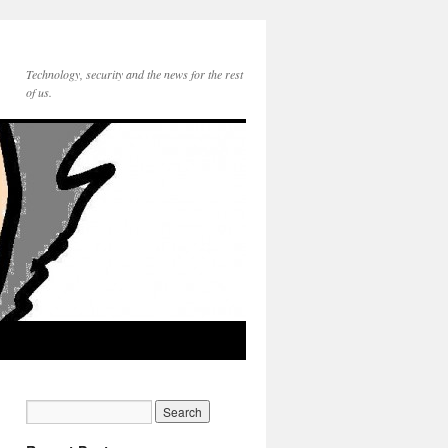
Technology, security and the news for the rest
of us.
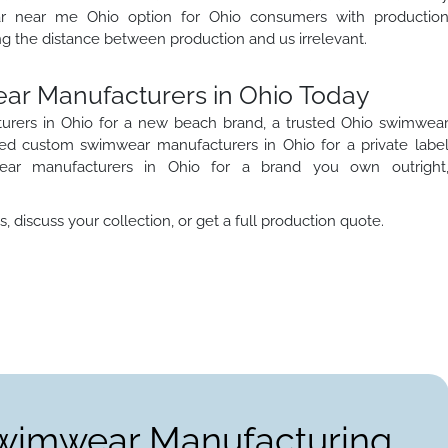
r near me Ohio option for Ohio consumers with productio
g the distance between production and us irrelevant.
ear Manufacturers in Ohio Today
rers in Ohio for a new beach brand, a trusted Ohio swimwea
ted custom swimwear manufacturers in Ohio for a private labe
wear manufacturers in Ohio for a brand you own outright
 discuss your collection, or get a full production quote.
Swimwear Manufacturing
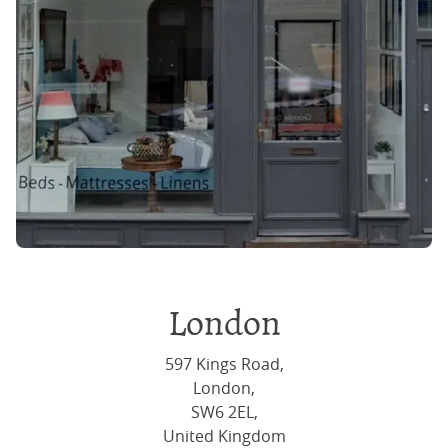
London
597 Kings Road,
London,
SW6 2EL,
United Kingdom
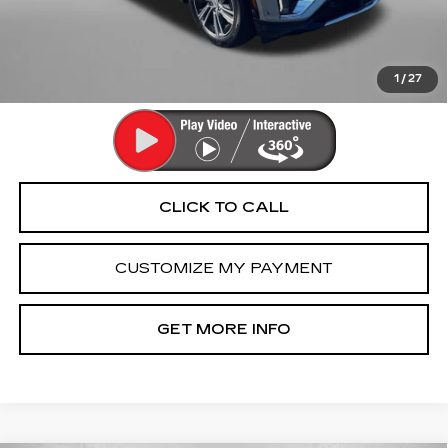
Dealer Processing Charge
+$799
FitzWay Price
$42,790
Price Includes Dealer Processing Charge. Not Required By
Law.
1
/
27
CLICK TO CALL
CUSTOMIZE MY PAYMENT
GET MORE INFO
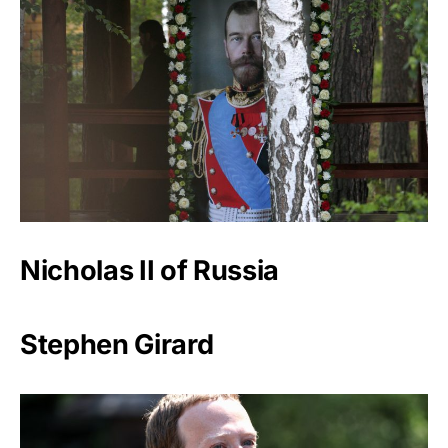
Nicholas II of Russia
Stephen Girard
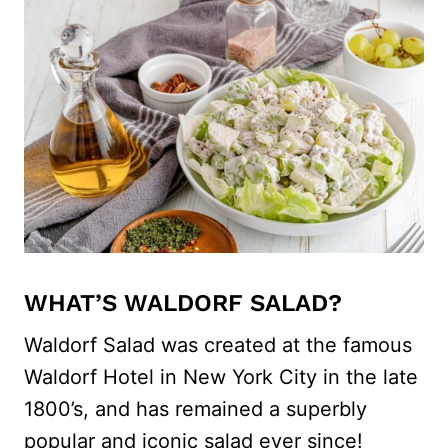
WHAT’S WALDORF SALAD?
Waldorf Salad was created at the famous
Waldorf Hotel in New York City in the late
1800’s, and has remained a superbly
popular and iconic salad ever since!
* * * * *
* [What is needed] What's needed is a word-for-word retyping of the listing, minus its pictures.

* [Your response]
Technology, security and the news for the rest
of us.
r near me Ohio option for Ohio consumers with productio
g the distance between production and us irrelevant.
ear Manufacturers in Ohio Today
rers in Ohio for a new beach brand, a trusted Ohio swimwea
ted custom swimwear manufacturers in Ohio for a private labe
wear manufacturers in Ohio for a brand you own outright
 discuss your collection, or get a full production quote.
Swimwear Manufacturing
London
597 Kings Road,
London,
SW6 2EL,
United Kingdom
Dealer Processing Charge
+$799
FitzWay Price
$42,790
Price Includes Dealer Processing Charge. Not Required By
Law.
1
/
27
CLICK TO CALL
CUSTOMIZE MY PAYMENT
GET MORE INFO
Nicholas II of Russia
Stephen Girard
WHAT’S WALDORF SALAD?
Waldorf Salad was created at the famous
Waldorf Hotel in New York City in the late
1800’s, and has remained a superbly
popular and iconic salad ever since!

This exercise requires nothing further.